_Brief_
Search the listing below for the word "Joseph" and copy each line where it appears.

_Source data_

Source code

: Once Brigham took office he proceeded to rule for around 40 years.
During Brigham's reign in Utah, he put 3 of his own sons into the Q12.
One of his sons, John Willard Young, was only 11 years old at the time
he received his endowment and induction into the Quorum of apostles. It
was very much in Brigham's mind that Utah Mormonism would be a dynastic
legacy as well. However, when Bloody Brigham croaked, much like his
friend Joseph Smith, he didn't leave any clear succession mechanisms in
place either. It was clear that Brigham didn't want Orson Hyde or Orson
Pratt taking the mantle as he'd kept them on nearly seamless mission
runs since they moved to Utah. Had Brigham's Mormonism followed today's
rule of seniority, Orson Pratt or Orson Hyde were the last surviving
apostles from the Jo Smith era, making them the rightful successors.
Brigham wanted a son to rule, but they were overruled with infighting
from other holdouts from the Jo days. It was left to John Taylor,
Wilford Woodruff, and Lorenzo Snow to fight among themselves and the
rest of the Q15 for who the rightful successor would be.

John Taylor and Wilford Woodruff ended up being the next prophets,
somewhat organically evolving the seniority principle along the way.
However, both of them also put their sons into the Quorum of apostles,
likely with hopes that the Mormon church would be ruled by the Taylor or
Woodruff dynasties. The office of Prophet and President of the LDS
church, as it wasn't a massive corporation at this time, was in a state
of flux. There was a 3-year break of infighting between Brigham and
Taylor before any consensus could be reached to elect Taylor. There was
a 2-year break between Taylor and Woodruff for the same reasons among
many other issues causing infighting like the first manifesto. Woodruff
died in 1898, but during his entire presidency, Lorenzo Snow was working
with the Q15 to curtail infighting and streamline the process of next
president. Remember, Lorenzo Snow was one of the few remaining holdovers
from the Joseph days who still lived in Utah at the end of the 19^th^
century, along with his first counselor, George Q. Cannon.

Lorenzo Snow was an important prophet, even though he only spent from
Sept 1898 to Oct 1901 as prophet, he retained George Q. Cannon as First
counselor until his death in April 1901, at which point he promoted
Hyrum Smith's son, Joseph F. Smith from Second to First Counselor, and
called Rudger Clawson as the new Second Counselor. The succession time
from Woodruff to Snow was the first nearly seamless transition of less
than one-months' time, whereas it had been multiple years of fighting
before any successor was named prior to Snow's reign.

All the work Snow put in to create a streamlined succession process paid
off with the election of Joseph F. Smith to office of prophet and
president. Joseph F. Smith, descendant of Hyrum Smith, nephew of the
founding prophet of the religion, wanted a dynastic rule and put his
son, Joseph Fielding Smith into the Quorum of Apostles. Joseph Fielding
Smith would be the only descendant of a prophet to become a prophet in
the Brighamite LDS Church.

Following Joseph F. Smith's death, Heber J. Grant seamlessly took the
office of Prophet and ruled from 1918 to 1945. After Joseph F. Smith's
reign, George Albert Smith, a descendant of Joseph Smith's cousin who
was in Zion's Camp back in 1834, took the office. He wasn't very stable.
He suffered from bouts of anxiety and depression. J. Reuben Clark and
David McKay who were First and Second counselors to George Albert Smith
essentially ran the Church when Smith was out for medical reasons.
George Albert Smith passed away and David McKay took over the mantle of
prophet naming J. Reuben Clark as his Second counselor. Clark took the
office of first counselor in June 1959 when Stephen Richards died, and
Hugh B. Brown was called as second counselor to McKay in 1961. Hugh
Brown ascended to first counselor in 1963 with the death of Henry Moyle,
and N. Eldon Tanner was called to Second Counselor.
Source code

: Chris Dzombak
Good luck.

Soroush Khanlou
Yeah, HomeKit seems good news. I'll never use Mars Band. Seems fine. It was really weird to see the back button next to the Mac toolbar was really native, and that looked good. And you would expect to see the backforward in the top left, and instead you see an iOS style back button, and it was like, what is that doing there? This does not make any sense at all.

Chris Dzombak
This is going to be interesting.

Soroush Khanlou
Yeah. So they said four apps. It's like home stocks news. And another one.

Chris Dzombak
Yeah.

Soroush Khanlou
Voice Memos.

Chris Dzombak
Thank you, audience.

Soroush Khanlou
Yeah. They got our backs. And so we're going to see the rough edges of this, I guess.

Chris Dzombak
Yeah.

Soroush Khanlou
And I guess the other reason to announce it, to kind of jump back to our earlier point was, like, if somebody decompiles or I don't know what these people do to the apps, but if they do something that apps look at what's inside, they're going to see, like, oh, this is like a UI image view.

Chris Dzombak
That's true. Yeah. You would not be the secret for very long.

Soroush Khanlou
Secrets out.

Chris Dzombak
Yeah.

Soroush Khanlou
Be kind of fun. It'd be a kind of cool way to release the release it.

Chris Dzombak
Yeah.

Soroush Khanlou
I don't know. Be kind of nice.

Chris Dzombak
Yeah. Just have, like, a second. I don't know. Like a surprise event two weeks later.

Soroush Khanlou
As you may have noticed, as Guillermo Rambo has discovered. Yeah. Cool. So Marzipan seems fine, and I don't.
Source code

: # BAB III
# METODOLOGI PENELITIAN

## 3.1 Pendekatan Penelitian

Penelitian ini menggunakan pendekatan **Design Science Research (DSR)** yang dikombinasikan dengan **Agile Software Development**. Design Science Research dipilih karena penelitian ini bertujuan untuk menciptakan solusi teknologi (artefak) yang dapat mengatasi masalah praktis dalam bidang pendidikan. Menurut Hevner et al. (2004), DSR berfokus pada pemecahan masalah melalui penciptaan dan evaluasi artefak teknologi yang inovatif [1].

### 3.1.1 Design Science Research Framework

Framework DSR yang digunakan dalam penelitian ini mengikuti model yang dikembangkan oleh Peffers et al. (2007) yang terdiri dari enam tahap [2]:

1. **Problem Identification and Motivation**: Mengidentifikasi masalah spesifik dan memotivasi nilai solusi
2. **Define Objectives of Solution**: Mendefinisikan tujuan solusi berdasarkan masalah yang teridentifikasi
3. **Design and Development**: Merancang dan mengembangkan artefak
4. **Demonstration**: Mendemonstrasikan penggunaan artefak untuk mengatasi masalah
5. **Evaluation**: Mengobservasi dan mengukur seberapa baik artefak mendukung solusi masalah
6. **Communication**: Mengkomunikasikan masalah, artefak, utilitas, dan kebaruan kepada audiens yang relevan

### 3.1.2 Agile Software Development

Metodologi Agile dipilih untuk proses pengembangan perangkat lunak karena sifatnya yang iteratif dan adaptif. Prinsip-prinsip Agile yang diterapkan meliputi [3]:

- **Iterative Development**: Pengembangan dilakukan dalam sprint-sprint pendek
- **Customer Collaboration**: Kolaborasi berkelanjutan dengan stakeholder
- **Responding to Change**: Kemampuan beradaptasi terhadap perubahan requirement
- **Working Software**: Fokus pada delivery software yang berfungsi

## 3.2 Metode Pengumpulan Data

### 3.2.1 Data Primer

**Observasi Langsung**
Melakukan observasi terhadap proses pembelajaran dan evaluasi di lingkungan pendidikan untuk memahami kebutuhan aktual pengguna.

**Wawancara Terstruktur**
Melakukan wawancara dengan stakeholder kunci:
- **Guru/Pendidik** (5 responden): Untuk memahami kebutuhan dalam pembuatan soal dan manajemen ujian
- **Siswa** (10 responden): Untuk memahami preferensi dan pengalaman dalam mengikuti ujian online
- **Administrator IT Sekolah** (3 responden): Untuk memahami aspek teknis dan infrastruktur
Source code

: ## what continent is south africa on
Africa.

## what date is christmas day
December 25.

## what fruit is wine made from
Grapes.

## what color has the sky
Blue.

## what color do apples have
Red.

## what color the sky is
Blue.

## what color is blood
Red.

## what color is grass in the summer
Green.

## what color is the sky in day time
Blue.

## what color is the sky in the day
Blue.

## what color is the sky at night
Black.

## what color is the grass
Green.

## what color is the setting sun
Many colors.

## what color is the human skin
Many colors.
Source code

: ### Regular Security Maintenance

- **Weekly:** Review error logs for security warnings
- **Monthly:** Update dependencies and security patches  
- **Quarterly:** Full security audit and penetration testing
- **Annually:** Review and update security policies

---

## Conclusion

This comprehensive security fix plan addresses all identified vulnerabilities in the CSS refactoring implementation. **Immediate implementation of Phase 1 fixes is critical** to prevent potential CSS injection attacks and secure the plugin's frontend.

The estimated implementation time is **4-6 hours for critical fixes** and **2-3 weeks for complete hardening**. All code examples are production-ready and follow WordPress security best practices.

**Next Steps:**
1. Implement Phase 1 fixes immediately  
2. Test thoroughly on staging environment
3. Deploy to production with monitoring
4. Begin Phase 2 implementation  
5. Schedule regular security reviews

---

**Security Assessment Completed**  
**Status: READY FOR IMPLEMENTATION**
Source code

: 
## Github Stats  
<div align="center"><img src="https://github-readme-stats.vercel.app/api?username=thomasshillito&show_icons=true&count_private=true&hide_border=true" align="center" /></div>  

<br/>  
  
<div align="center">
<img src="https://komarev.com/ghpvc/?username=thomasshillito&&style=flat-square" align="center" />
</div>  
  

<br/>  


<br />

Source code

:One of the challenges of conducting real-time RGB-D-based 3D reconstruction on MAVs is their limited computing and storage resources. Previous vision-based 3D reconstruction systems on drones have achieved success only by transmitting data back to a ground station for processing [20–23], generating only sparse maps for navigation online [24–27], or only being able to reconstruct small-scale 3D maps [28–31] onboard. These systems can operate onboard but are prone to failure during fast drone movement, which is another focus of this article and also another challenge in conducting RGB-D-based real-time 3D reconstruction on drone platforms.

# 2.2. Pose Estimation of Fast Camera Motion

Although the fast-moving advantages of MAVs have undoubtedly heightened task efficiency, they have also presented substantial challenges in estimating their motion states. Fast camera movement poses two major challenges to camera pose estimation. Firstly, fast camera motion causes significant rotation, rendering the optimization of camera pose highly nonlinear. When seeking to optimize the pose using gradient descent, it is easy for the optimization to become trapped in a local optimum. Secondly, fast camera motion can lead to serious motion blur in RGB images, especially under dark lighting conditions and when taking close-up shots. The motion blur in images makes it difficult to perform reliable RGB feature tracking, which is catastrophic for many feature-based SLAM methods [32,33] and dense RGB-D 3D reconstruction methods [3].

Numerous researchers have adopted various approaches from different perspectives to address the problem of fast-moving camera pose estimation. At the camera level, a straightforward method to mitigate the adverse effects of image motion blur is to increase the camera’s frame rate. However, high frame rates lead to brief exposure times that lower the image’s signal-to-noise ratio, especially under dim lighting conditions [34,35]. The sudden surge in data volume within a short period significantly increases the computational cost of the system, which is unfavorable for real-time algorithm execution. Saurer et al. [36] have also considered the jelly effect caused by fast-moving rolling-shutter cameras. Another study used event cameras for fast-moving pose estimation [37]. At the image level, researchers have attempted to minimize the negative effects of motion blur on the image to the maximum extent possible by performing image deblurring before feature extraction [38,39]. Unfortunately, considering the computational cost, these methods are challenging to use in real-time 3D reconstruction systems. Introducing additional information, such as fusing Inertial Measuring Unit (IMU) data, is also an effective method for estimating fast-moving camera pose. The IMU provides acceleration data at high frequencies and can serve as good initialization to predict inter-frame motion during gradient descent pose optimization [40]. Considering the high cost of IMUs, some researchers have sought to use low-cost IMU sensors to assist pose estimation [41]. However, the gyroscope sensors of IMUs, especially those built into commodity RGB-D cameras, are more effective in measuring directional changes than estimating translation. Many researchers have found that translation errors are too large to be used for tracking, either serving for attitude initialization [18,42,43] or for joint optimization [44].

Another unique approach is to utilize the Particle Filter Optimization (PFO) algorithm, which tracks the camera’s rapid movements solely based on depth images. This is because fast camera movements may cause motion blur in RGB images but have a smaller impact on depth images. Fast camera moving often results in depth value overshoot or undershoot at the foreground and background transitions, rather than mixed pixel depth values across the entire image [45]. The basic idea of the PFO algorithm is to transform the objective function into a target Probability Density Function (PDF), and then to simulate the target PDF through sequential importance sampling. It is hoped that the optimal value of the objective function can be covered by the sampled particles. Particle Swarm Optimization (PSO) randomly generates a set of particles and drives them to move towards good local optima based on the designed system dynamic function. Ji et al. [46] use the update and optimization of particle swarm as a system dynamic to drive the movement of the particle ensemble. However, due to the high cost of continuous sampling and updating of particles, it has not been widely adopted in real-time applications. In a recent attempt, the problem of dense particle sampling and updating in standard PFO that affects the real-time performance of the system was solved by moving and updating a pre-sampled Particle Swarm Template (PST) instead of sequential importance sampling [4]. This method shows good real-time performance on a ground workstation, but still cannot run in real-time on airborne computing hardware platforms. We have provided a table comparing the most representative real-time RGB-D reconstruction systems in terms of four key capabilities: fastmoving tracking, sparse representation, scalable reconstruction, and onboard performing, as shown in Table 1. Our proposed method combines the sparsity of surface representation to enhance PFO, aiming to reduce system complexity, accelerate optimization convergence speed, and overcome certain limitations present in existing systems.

_Output for this exercise_
friend Joseph Smith, he didn't leave any clear succession mechanisms in
from the Joseph days who still lived in Utah at the end of the 19^th^
Hyrum Smith's son, Joseph F. Smith from Second to First Counselor, and
off with the election of Joseph F. Smith to office of prophet and
president. Joseph F. Smith, descendant of Hyrum Smith, nephew of the
son, Joseph Fielding Smith into the Quorum of Apostles. Joseph Fielding
Following Joseph F. Smith's death, Heber J. Grant seamlessly took the
office of Prophet and ruled from 1918 to 1945. After Joseph F. Smith's
reign, George Albert Smith, a descendant of Joseph Smith's cousin who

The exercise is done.